JAKARTA, RADIANTVOICE.ID – Menteri Energi dan Sumber Daya Mineral (ESDM) Bahlil Lahadalia menyatakan akan memanggil manajemen PT Pertamina (Persero) guna membahas langkah antisipatif terhadap ancaman penutupan Selat Hormuz yang dapat mengganggu jalur distribusi impor minyak mentah Indonesia.
Dalam pernyataannya di Hotel Borobudur, Jakarta, Selasa (24/6/2025), Bahlil menyebut rapat bersama Pertamina akan difokuskan pada taktik menghadapi dinamika global, terutama terhadap ketersediaan energi nasional yang terancam jika Selat Hormuz benar-benar ditutup.
“Selat Hormuz ini harus kita hitung baik. Karena menyangkut 30 persen jalur logistik minyak mentah dunia,” kata Bahlil.
Ia menyebut, meski sebagian besar impor minyak Indonesia berasal dari Afrika dan Amerika Latin—melalui sumur-sumur milik Pertamina—sebagian pasokan tetap melalui Timur Tengah yang rentan terdampak jika Selat Hormuz ditutup.
Menanggapi ancaman geopolitik tersebut, Pertamina telah menyiapkan rute pelayaran alternatif untuk mengalihkan distribusi minyak mentah melalui Oman dan India. Vice President Corporate Communication Pertamina, Fadjar Djoko Santoso, menyatakan bahwa kapal-kapal Pertamina telah diarahkan ke jalur aman dan stok minyak mentah di dalam negeri masih dalam kondisi aman.
“Pertamina telah mengantisipasi hal tersebut dengan mengamankan kapal dan mengalihkan rute ke jalur aman,” ujarnya.
Fadjar juga menambahkan bahwa biaya operasional akibat perubahan rute sedang dihitung secara cermat.
Sementara itu, Corporate Secretary PT Pertamina International Shipping (PIS), Muhammad Baron, menegaskan bahwa pihaknya mengutamakan keselamatan awak kapal serta memastikan kelancaran rantai pasok melalui rute baru sesuai kebutuhan Indonesia.
“Kami utamakan keselamatan awak dan kapal. Rute alternatif akan dijalankan sesuai kebutuhan pasokan,” tegas Baron.
Dalam kesempatan terpisah di Jakarta Geopolitical Forum 2025, Bahlil mengungkapkan keprihatinannya terhadap potensi dampak penutupan Selat Hormuz terhadap ekonomi global dan nasional.
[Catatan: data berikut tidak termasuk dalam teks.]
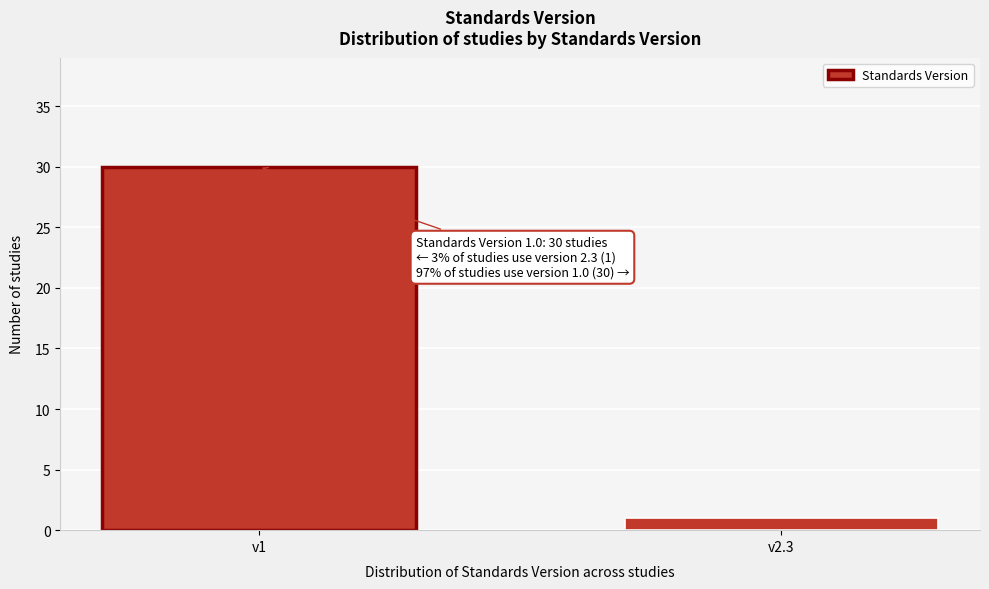

Reading left to right, what are all the values shown in this chart?

30	1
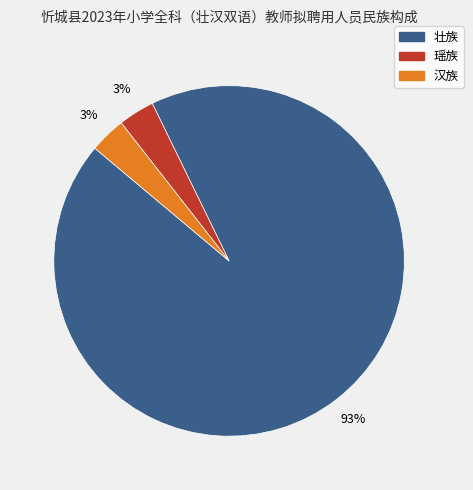

To the nearest percent, what percentage of the pie is 瑶族?

3%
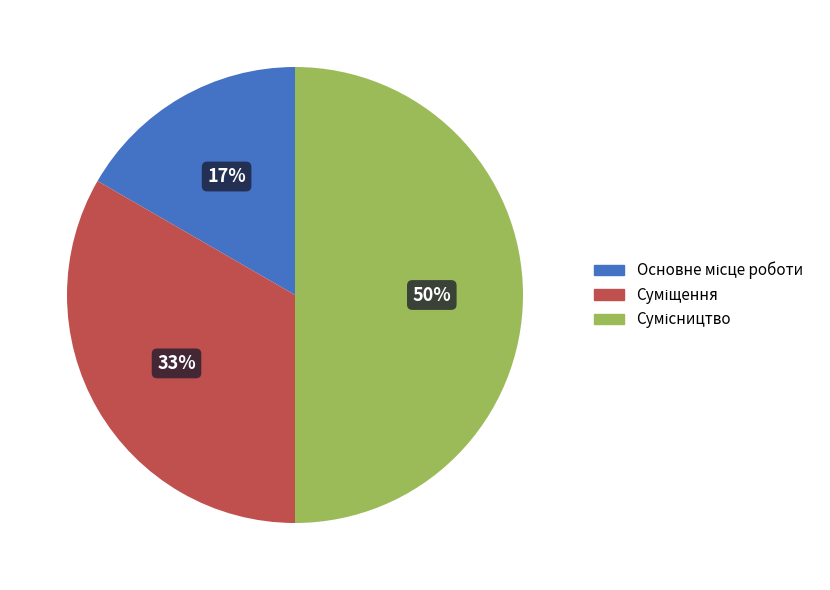

To the nearest percent, what is the difference between the largest and smallest slice percentages?

33%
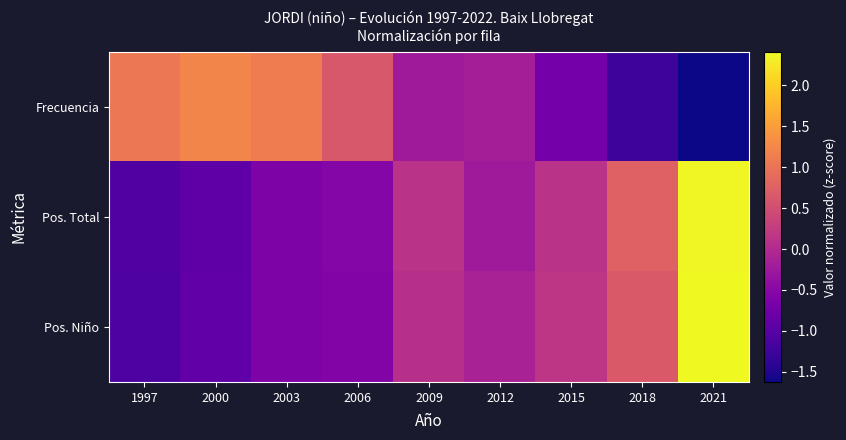

At how many categories does at least one series exceed 2?

1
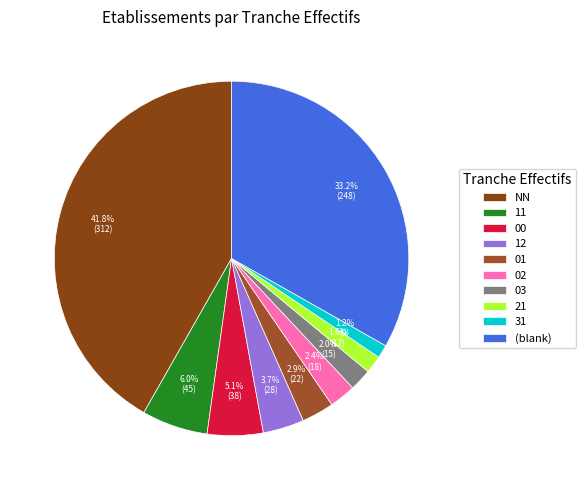

To the nearest percent, what percentage of the pie is NN?

42%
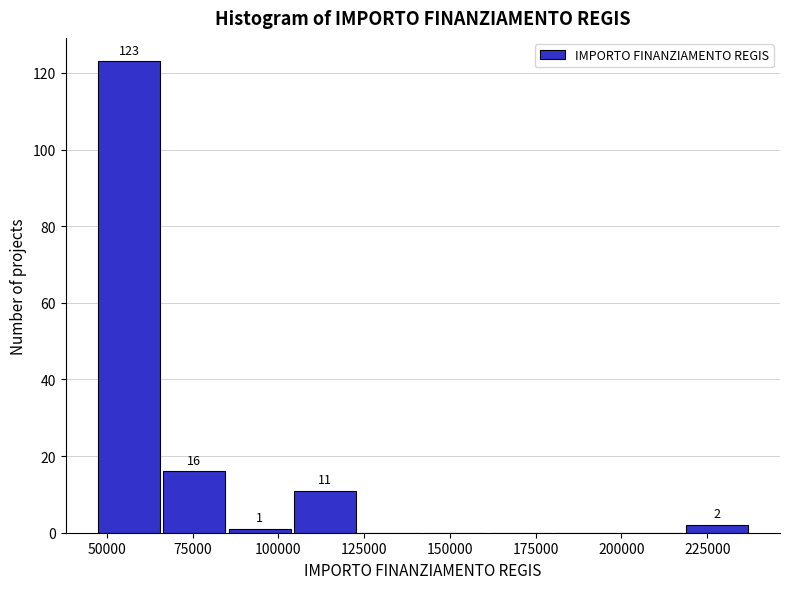

Read against the x-axis, roughly where is the centre of the tallest bar?

55000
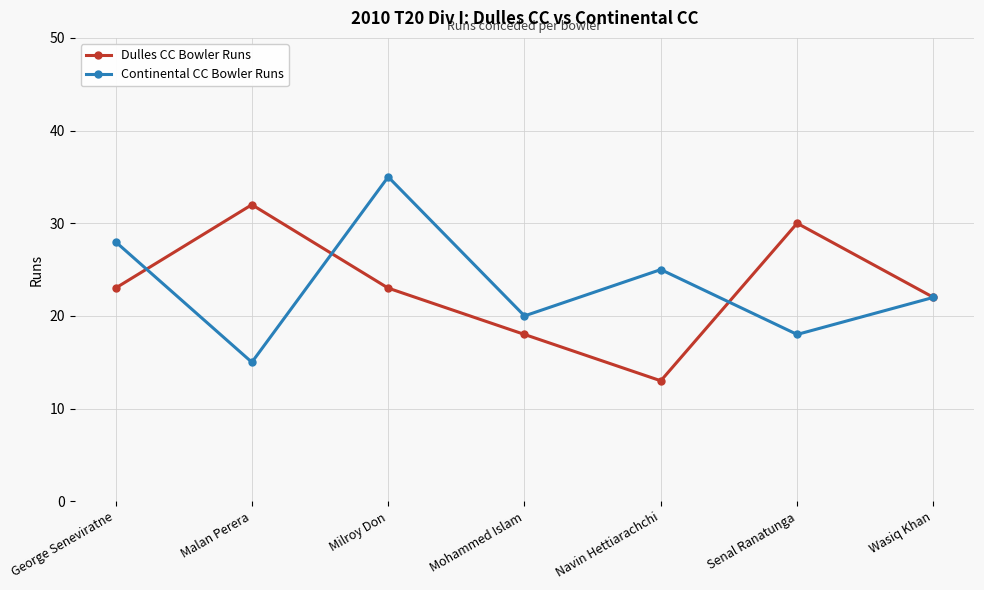

What is the label of the 5th point from the right?

Milroy Don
Apalagi, Parlemen Iran telah menyetujui usulan penutupan selat tersebut sebagai tanggapan terhadap meningkatnya ketegangan dengan Israel dan Amerika Serikat.
“Ini tantangan luar biasa bagi Indonesia. Jika benar ditutup, kita belum sepenuhnya siap dengan skenario pasca-penutupan,” ujar Bahlil.
Ia menegaskan bahwa dalam hitungan jam, gangguan distribusi minyak bisa langsung mengguncang pasar dan menimbulkan krisis energi global.
Pemerintah dan Pertamina kini terus mengkaji skenario darurat dan opsi distribusi baru agar pasokan energi nasional tetap terjaga di tengah konflik geopolitik yang membayangi Timur Tengah (RED).